第1章 画面の向こうの嫁
「ふへぇえええっ‼︎今日のカラ松もいいよぉ‼︎ペロペロしたいぃぃいッ…うわっ、何か今のモブおじさんみたいで気色わるい」
いつもお世話になっているニヨニヨ動画。
何気なく開いたその動画は控えめに言って神動画だった。それを目をかっ開いて見ていた為に動画を見終えて悶えて目を閉じた瞬間に少し目に涙が浮かんだ。目がっ…目がぁああああっ‼︎
(やっぱりニヨニヨ動画は最高だなぁ…神!)
カラ松クラスタになった今、夜な夜なカラ松を眺めることはもう毎日の事で。
画面に映るカラ松を眺める。画面から出てこないかなぁ…出てくるわけ無いよね。おそ松さんの放送が終わってしまった今二次創作に頼るしかない。
「今回はどんなカラ松が見れるかな、さて、再生…再生………んん?」
カチッカチッとマウスを動かすが全く再生する様子がない。
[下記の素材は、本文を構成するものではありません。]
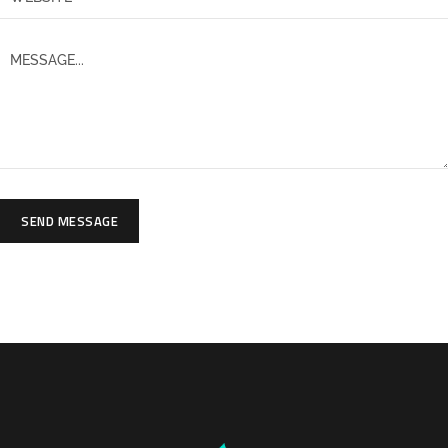
SEND MESSAGE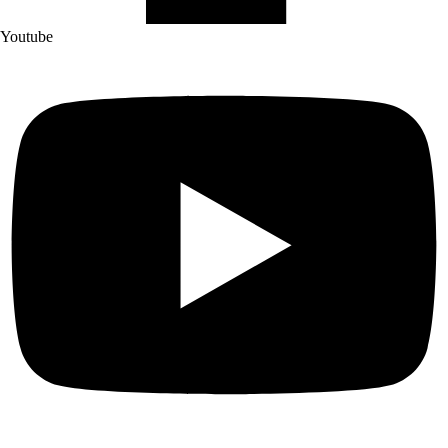
Youtube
というかなんかパソコンの様子が可笑しい。
「…まさかパソコン壊れ…⁉︎……はぁ⁉︎ちょっ、何、怖い怖い怖い」
突然画面が真っ暗になったと思ったらまた画面がつき、だが、それは再生画面では無く何も写っていない真っ白な画面だった。
それを数秒見つめた後真ん中に一文字一文字ゆっくりと文字が浮かび上がってくる。自分はキーボードに少しも触っていない。恐怖で身体が動かない。けれど部屋を明るくしてて良かったと心の片隅で思う。暗くしていたら本気で叫んでいたかもしれない。
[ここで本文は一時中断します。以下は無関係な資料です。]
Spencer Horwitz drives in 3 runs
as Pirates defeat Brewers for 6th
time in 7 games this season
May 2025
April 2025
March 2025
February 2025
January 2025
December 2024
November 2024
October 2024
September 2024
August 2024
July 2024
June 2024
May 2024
「ん…?なになに…?か、ら…まつ…、⁉︎、カラ松!」
”カラ松”と文字が浮かんだ瞬間恐怖なんかどっかに「じゃあの」した。画面をガッと掴みその文字が終わるのを集中して待つ。
そして文字が打ち終わったのを確認してドッドッと高鳴る心臓に深呼吸しながら文章を口に出して読んでみる。
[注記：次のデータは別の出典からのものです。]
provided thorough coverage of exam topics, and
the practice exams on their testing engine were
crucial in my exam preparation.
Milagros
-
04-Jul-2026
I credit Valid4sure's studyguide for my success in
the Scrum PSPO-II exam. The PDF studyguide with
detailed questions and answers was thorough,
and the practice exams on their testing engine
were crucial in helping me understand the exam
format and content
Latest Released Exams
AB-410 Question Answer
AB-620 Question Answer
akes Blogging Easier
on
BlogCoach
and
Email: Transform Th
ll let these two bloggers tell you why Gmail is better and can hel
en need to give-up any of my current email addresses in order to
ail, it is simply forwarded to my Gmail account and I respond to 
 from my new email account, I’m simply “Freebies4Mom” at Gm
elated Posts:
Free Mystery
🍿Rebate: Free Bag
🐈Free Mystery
「様、カラ松…一日体験にご招待致します、もう数秒しましたら画面が光りますので…そのまま席に座って、お待ちください……?
なっ…なっなんじゃそりゃあぁああああっ‼︎‼︎
何⁉︎バグ⁉︎ウイルス⁉︎怖ぇええええ………」
つーか、もう画面光だしてんだけど‼︎
何なのこれ、私画面に吸い込まれるの?あ…もしかしてこのパソコンはどっかの秘密組織が作ったもので…爆破するんじゃ……っ
もうその考えが浮かんだ時には遅かった。
「あっ……adieu…」
全身が光に包まれ私はパソコンの中に吸い込まれた。